In Bring Market Prices to Medicare: Essential Reform at a Time of Fiscal Crisis (AEI Press, December 2009), Medicare policy scholars Robert Coulam, Roger Feldman, and Bryan E. Dowd argue that one reason for Medicare's impending insolvency is that it simply pays too much for services; the solution is to use market-based arrangements to set prices for both traditional fee-for-service (FFS) Medicare and private Medicare Advantage (MA) plans.

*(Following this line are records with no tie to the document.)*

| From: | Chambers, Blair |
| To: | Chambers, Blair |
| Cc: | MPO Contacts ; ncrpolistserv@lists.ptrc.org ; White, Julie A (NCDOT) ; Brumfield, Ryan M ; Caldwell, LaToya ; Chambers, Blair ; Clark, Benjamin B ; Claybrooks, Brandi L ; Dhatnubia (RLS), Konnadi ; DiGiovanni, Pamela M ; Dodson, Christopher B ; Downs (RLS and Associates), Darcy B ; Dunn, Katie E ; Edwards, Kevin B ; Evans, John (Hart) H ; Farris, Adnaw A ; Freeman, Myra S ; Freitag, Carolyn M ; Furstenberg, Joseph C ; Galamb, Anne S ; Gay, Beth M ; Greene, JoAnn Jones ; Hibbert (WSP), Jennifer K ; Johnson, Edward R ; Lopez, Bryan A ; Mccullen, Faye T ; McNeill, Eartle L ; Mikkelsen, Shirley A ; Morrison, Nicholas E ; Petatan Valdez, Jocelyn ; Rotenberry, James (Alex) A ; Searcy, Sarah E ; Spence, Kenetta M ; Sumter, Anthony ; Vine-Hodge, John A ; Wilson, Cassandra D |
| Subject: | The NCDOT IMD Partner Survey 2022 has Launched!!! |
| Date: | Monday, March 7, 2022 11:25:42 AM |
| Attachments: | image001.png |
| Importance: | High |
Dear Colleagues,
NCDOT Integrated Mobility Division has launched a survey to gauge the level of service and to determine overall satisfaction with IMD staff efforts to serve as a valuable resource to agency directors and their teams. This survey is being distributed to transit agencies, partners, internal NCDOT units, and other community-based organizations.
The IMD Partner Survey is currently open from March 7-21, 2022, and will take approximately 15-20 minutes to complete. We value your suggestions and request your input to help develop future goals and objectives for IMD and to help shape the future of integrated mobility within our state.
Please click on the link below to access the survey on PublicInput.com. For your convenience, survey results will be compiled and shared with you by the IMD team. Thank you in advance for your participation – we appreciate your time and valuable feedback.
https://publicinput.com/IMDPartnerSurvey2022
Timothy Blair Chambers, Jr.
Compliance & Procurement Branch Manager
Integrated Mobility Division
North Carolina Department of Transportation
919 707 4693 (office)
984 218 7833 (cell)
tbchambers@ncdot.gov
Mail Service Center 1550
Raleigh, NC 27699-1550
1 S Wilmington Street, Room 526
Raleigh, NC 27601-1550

Coulam, Feldman, and Dowd argue that the government should pay only the cost of the most economical health plan in each market area. To accomplish this, FFS Medicare and MA plans would submit bids for Medicare's business, and the government's contribution to premiums would be set to equal the lowest bid in each market area. This competitive pricing system, which is used widely in other public and private programs nationwide, would reduce Medicare costs by 8 percent, fully four times as much as all other pricing options currently under consideration by policymakers. This is the only reform proposal that would produce substantial cost savings while preserving Medicare's full range of benefits.

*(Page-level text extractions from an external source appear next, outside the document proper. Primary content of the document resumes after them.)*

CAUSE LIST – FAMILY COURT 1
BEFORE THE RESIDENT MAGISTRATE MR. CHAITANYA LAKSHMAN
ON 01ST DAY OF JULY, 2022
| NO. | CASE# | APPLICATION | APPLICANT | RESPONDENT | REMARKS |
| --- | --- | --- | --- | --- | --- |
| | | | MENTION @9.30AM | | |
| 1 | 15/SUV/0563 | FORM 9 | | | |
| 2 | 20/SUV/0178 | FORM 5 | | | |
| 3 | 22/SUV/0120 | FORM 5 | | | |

Bring Market Prices to Medicare highlights the following advantages of a competitive pricing system for Medicare:

    * For decades, Medicare has based its premium contributions to MA plans on the cost of the FFS Medicare plan, rather than paying MA plans at levels that more closely reflect their own operating costs. This approach has well-known problems: It virtually guarantees misallocation of resources because the federal government sets prices without considering (or even knowing) the actual costs of care.
    * A competitive pricing system would reverse this flow of information, allowing MA plans and FFS Medicare to determine premium contributions through a bidding process based on the actual cost of providing entitlement benefits to beneficiaries.
    * Competitive pricing would penalize plans that bid too high--their customers would have to pay higher premiums--providing an incentive for plans to offer their best prices. Meanwhile, low-bidding plans would be rewarded with increased enrollment.

The most controversial part of the authors' proposal is their contention that Medicare should guarantee a set of benefits, not a particular way of financing or delivering those benefits. Under their competitive pricing proposal, beneficiaries in some markets would have to pay more to stay in the FFS Medicare plan, while others would lose generous supplementary benefits currently offered by private MA plans in areas where these plans are overpaid. Although some might consider these changes unfair, a gradual transition to competitive pricing would alleviate most of the disruption beneficiaries might otherwise experience.

Is this proposal politically practical? Coulam, Feldman, and Dowd assert that the best way to address opposition to this crucial reform is not to downplay its challenges but rather to acknowledge them, consider carefully the needs and expectations of beneficiaries, and establish a gradual transition that avoids abrupt changes. Creating a competitive pricing system will not be merely a matter of political strategy or tactics; it will require a fundamental shift in Americans' attitudes toward health care, starting with the realization that Medicare's payment methods cannot be sustained.

Bring Market Prices to Medicare shows that the current system is not only unfair--providing generous government benefits to some MA enrollees and not to others--but is moving quickly toward insolvency. Saving 8 percent of Medicare's budget through competitive pricing will not eliminate its financial problems--but it is a significant step in the right direction.